Executive Summary
- Will the Fed continue to deliver? Risk markets appear to think so, but could they be disappointed? Persistent economic resilience may allow the Fed to proceed with a more gradual, possibly less market-friendly rate-cutting pace.
- That same resilience, however, has supported equities. With the Fed delivering a “risk management” cut and shifting its concerns toward labor market weakness, we removed our slightly cautious tilt toward fixed income.

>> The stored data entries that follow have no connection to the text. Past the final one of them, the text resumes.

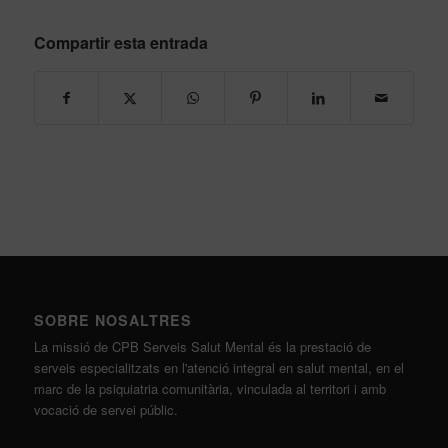
Compartir esta entrada
SOBRE NOSALTRES
La missió de CPB Serveis Salut Mental és la prestació de
serveis especialitzats en l'atenció integral en salut mental, en el
marc de la psiquiatria comunitària, vinculada al territori i amb
vocació de servei públic.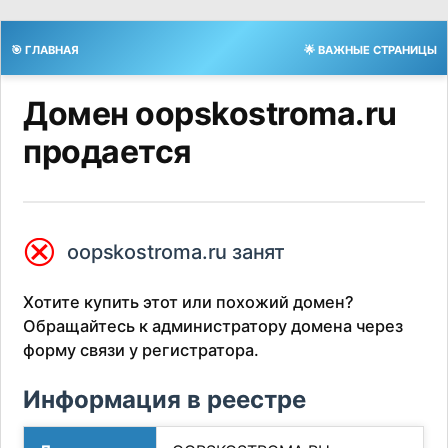
🎯 ГЛАВНАЯ
🌟 ВАЖНЫЕ СТРАНИЦЫ
Домен oopskostroma.ru
продается
⮿
oopskostroma.ru занят
Хотите купить этот или похожий домен?
Обращайтесь к администратору домена через
форму связи у регистратора.
Информация в реестре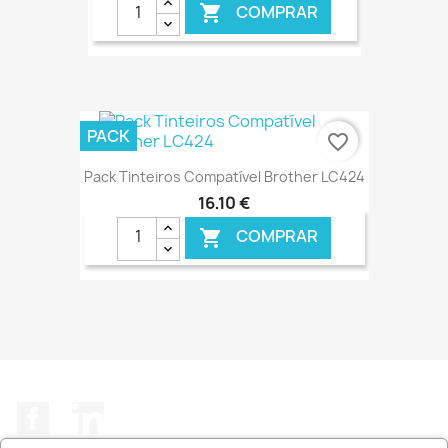
COMPRAR

€ ONLINE
PACK
favorite_border
Pack Tinteiros Compatível Brother LC424
16,10 €
COMPRAR

€ ONLINE
Facebook
LinkedIn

- We also closed our small cap underweight, as they typically benefit from Fed rate cuts. Additional supports include a potential broadening rebound in industrial production, a bottoming in EPS revision trends, expected earnings acceleration in 2026, and improving small business sentiment.
Fixed Income
Weight: Neutral
We shifted down to a neutral stance as yields and tighter spreads modestly reduce expected returns. Strategically, fixed income remains important, offering ballast and stable income.
U.S. Taxable Investment Grade
Weight: Moderate Overweight
We are tactically overweight, drawn by higher yields and lower economic sensitivity, which offer appealing risk-adjusted return prospects relative to recent history.
Duration
Weight: Neutral
We remain neutral, as we believe interest rate risks have become more balanced. Slowing economic growth could pull yields lower, while sticky inflation and a pendulum swing towards fiscal dominance could push yields higher.

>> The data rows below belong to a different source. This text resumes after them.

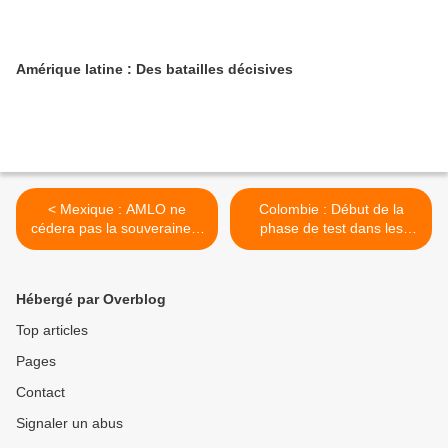
Amérique latine : Des batailles décisives
< Mexique : AMLO ne
Colombie : Début de la
cédera pas la souveraineté
phase de test dans les
face aux pressions du T–
relations entre Pétro et les
MEC
États-Unis >
Hébergé par Overblog
Top articles
Pages
Contact
Signaler un abus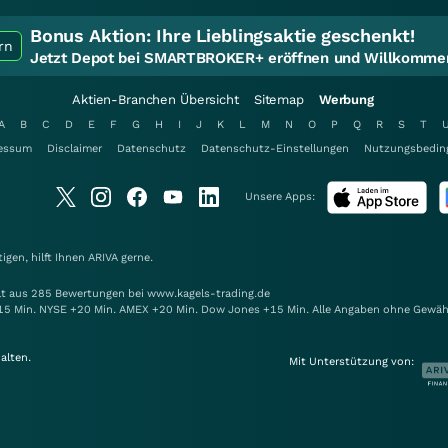
Bonus Aktion:
Ihre Lieblingsaktie geschenkt!
rn
Jetzt Depot bei SMARTBROKER+ eröffnen und Willkommen
Aktien-Branchen Übersicht
Sitemap
Werbung
A
B
C
D
E
F
G
H
I
J
K
L
M
N
O
P
Q
R
S
T
essum
Disclaimer
Datenschutz
Datenschutz-Einstellungen
Nutzungsbedin
Unsere Apps:
gen, hilft Ihnen
ARIVA
gerne.
elt aus 285 Bewertungen bei www.kagels-trading.de
15 Min. NYSE +20 Min. AMEX +20 Min. Dow Jones +15 Min. Alle Angaben ohne Gewäh
alten.
Mit Unterstützung von: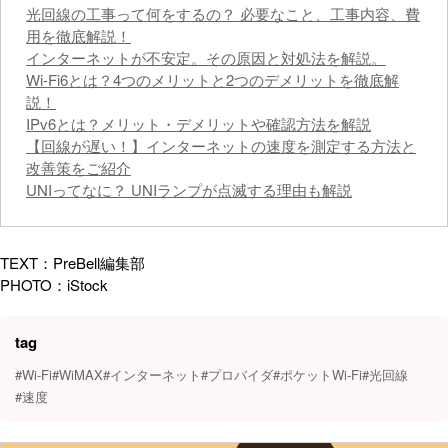
光回線の工事って何をするの？ 必要なこと、工事内容、費
用を徹底解説！
インターネットが不安定。その原因と対処法を解説。
Wi-Fi6とは？4つのメリットと2つのデメリットを徹底解
説！
IPv6とは？メリット・デメリットや確認方法を解説
【回線が遅い！】インターネットの速度を測定する方法と
改善策をご紹介
UNIってなに？ UNIランプが点滅する理由も解説
TEXT：PreBell編集部
PHOTO：iStock
tag
#Wi-Fi
#WiMAX
#インターネット
#プロバイダ
#ポケットWi-Fi
#光回線
#速度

U.S. Taxable Non-Investment Grade
Weight: Moderate Underweight
We are underweight high-yield bonds, given tight credit spreads. However, loose financial conditions, higher index quality, and little sign of distress reduce the need for a highly defensive stance.
Equities
Weight: Neutral
We shifted up to a neutral stance following the Fed’s cut and signaling greater concern about labor weakness, providing some further insurance against recession risk.
U.S. Large Cap Blend
Weight: Neutral
We see some near-term risk of market correction this fall. However, without a recession, we believe a correction could create a buying opportunity.
Growth
Weight: Moderate Underweight
We remain underweight Growth due to elevated stock-specific risks among top constituents – including valuations that seemingly require continued earnings surprises and upward revisions to justify them.
Value
Weight: Neutral
We maintain our neutral weight to Value. Greater economic sensitivity and limited valuation support are balanced by sector-specific opportunities in oversold Healthcare and Financials, supported by deregulation and a steeper yield curve.
U.S. Mid Cap
Weight: Moderate Overweight
We maintain a mid-cap overweight, favoring the segment for its attractive valuations, lower international exposure, and less economic risk compared to small caps. Within mid-caps, we prefer high-quality companies with strong cash generation.
U.S. Small Cap
Weight: Neutral
We have moved to neutral, based on lower valuations and an improving 2026 outlook that gives us more confidence in analyst earnings forecasts of faster earnings growth. We may look to add to this position following third-quarter earnings, depending on how management teams frame their outlooks for consumer demand and tariff impacts.
International Developed
Weight: Neutral
We remain at our strategic weight, supported by reduced currency risk, attractive relative valuations, and lower U.S. return prospects. However, Europe’s fragile recovery, fragmented capital markets, and regulatory burdens temper our enthusiasm.
International Emerging
Weight: Neutral
Our strategic weight is based on similar factors as Developed markets: reduced dollar risk, attractive valuations, and more tepid U.S. return expectations. EM is hard to generalize as prospects differ by country and company.
Strategic: Strategic asset allocation is a baseline allocation between asset classes established with a longer term focus and congruent with an investor’s investment goals and objectives. The allocation is meant to optimize the asset mix through methodical diversification in an attempt to maximize return and lessen risk.
Tactical: Tactical asset allocation is differentiated from strategic asset allocation by having a much shorter time horizon and the goal of adding alpha beyond what would be allowed through static strategic weights. Markets tend to be more volatile over shorter time horizons, while longer time frames tend to smooth out that volatility. That enhanced volatility in the short term creates the opportunity for either return enhancement and/or risk reduction by adding to or reducing weights of different asset classes.